In time all Americans will receive health insurance, and insurance plans will be more standardized, offering similar benefits. The result will be the major outlines of a "system" that can provide the platform for slowing down health care costs.
And I've just covered a few of the major points.
And yet we are today beginning a three-day hearing before the Supreme Court to determine the constitutionality of the law, and particularly the law's crucial provision requiring all individuals over 18 to obtain health insurance, and if they don't have money, to apply for insurance subsidized by government. Most observers believe the court will uphold the law but there is a good chance it won't, and we will be back where we started.
Here's the thing. Whatever you think about this plan, from the right or the left, there is something big moving toward us, a regular Tsunami of rising health care costs that will devastate the health field, existing plans, a tidal wave of rising costs that will make reform in 5 to 10 years almost unbelievably more difficult.

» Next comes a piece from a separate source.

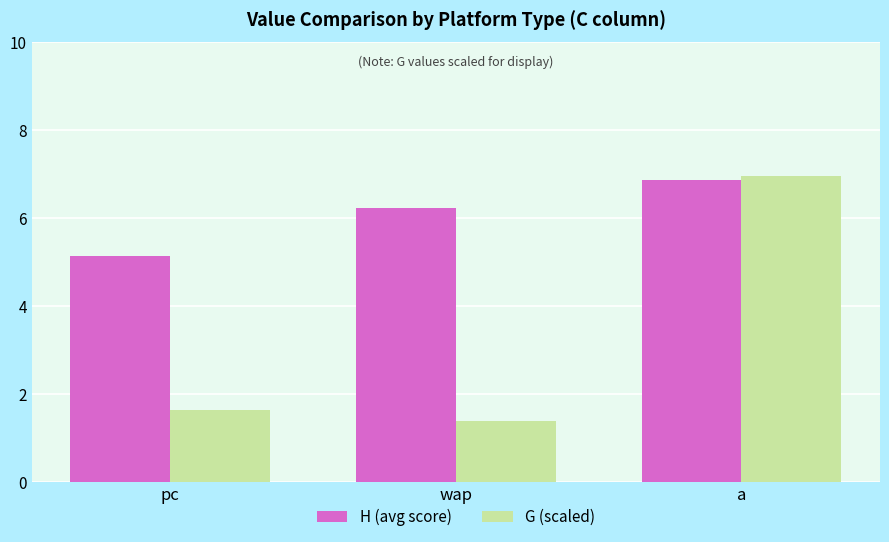

Rank the categories by G (scaled) value from lowest to highest.

wap, pc, a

The rising health care costs will soon begin to undermine Medicare and Medicaid, and soon, people will start thinking the previously unthinkable: let's get rid of Medicare. Let's get rid of Medicaid.
Loud voices will say, "This chaos is what happens when government gets too big." And gradually we will start unraveling two of the most important programs in the United States.
Who is to blame for this? The easy response is all of us. But that is a lie. The blame goes to the radicalization of one of the two parties, and the rise of a voting bloc who want to wreck what we Americans have cobbled together as the welfare state. The Tea Party crowd, and the old-line right-wing radicals in the GOP were once a desperate minority but no longer. Now they see a once-in-a-lifetime chance to fatally wound the social fabric that sustains the Democrats and that helps most Americans, at one time or another.
And when that "safety net" fades away we will suddenly realize what we have done, and the chances are that a totally confused American public will blame the "big government crowd" for putting us in an untenable situation.
Here is the truth: we need big government. We must have big government. The Affordable Care Act is the least offensive alternative to very big government that we need to slow down Big Health Care Spending. We need big government because we have Big Problems and because we are a Big, Continental Nation.
The United States never seems to want to look in the mirror and grasp just who we are, how large we are, how vast our enterprises and accomplishments are, and how huge our problems have grown because we have leither ost faith in our ability to solve them, or worse, because many on the political right are terrified that we finally will begin to solve our problems.
Whatever else we think of President Obama, no matter what the Supreme Court announces this summer, this case, this issue will put the president in the history books for having the courage of requiring the American public and the American political system to begin to face up to its responsibilities.
Win or lose, history will grant him the courage that he so richly deserves.